The source is, naturally, just the same reason as usual. Because Bok-joo is an idiot. And so is Joon-hyeong. Really, he's the boyfriend she deserves because Joon-hyeong has this fantastic power to react to any possible situation in the least chivalric way. Their bickering chemistry really is fantastic. Director Oh Hyeon-jong has taken Lee Seong-kyeong and Nam Joo-hyeok's work experience as generally obnoxious secondary characters and somehow turned it into a palatable romance.
It helps that their idiot friends are so similarly endearingly dumb.
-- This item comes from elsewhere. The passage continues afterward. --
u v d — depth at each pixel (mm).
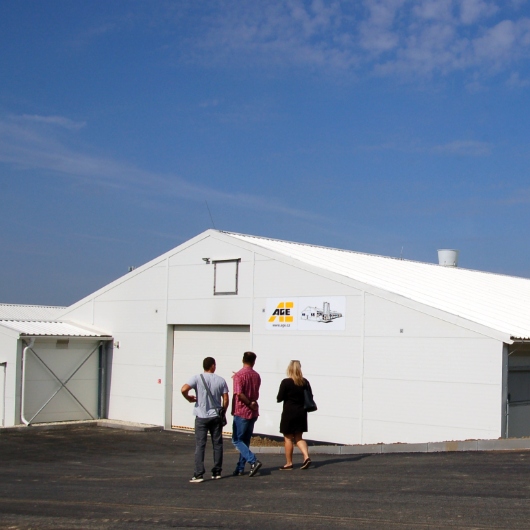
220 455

Because of course, when Bok-joo is forced to explain to someone why she hates eating so much all of a sudden, it has to be someone equally immature enough to not tell her to stop. As for Tae-kwon, he seems to just enjoy dressing in silly outfits for our general amusement. Which I suppose is not any less ridiculous than Nam Joo-hyeok taking a moment to show off his rock hard abs.
The story in "Weightlifting Fairy Kim Bok-joo" is admittedly fairly low stakes, although the characters are so relatable I don't mind so much. The cliffhanger, while technically the fault of Si-ho being surly, is really just a conversation Bok-joo needed to have a long, long time ago. So is she going to grow up? Find another way to wriggle out of the problem? Whatever Bok-joo does, I take comfort knowing that sooner or later, she will have to grow up.